A state investigation into an April stampede at a Jewish pilgrimage site that killed 45 people, including U.S. and Canadian citizens, began hearing testimony on Sunday to determine what led to the world’s worst civil disaster. Israel.
On April 30, tens of thousands of ultra-Orthodox Jews invaded the Galilee hillside tomb of 2nd century sage Rabbi Shimon Bar Yochai for the annual Lag BaOmer festival which includes prayers all night, mystical chanting and dances. During the ceremony, part of the crowd surged into a narrow tunnel and 45 men and boys were suffocated or trampled on.
Years ago, the Israeli government watchdog deemed the Mount Meron site dangerous. Although the number of worshipers this year at the site was lower than in previous years, it was still beyond those allowed at the time by the COVID-19 borders.

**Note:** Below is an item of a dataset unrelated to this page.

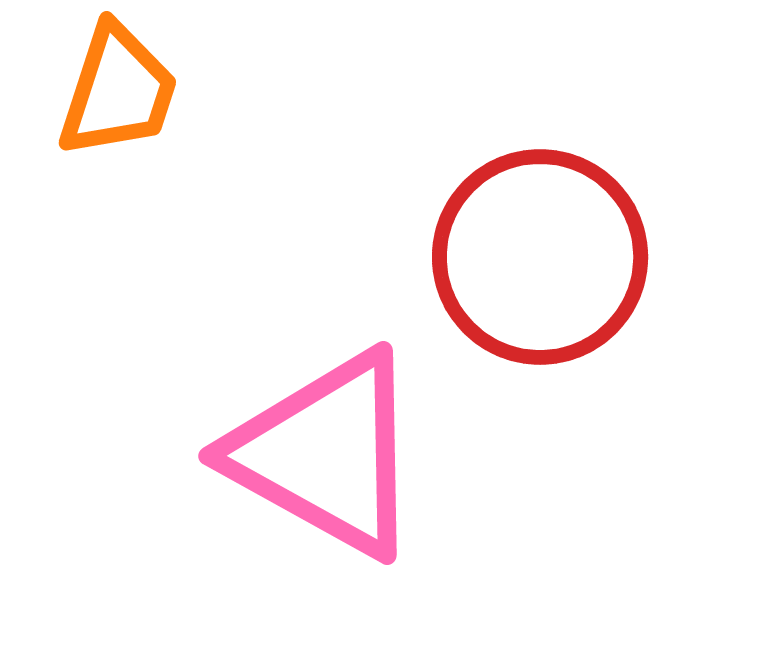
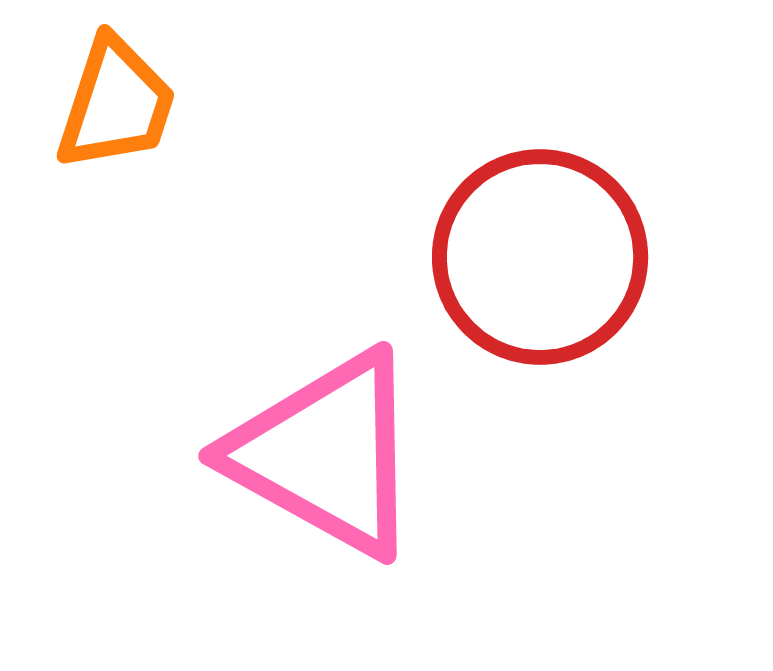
orange trapezoid: moved 2 px left, 13 px down
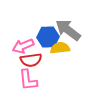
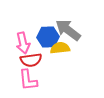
pink arrow: moved 3 px up; rotated 80 degrees counterclockwise
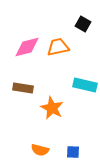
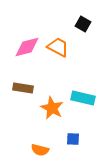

Major-General. Shimon Lavi, northern district police commander, told the commission on Sunday that due to the coronavirus outbreak and the March elections, “we had no idea what would happen with the Meron festivities. “.
“My understanding was as follows – without any decision at the national level, if I start making immediate arrangements for critical infrastructure [at the pilgrimage site], Meron will probably explode in my done on the 29th. “
Lavi said that just a day before, officials found out there would be no coronavirus-related restrictions at the event, with any action being “insignificant” unless event organizers decide to maintain them.
Some Israelis have questioned whether the former government of Benjamin Netanyahu and the police were reluctant to further limit crowd size due to pressure from influential ultra-Orthodox leaders.
Netanyahu had promised a full investigation, but his cabinet, which included ultra-Orthodox ministers, never took any formal action and major hostilities between Israel and the Palestinian militant group Hamas erupted less than two weeks later.
Launched shortly after a new government was sworn in, the state commission of inquiry has judicial powers in that it can call witnesses and ask them to produce documents or other evidence that it deems. relevant. Its findings will be presented to the government although they are not legally binding.
The hearings are open to the public and will be streamed online.
If the panel, led by former Super Court chief Miriam Naor, uncovers suspicions of criminal conduct, it should report them to the Israeli attorney general. His first witness on Sunday was Northern District Police Commander Shimon Lavi.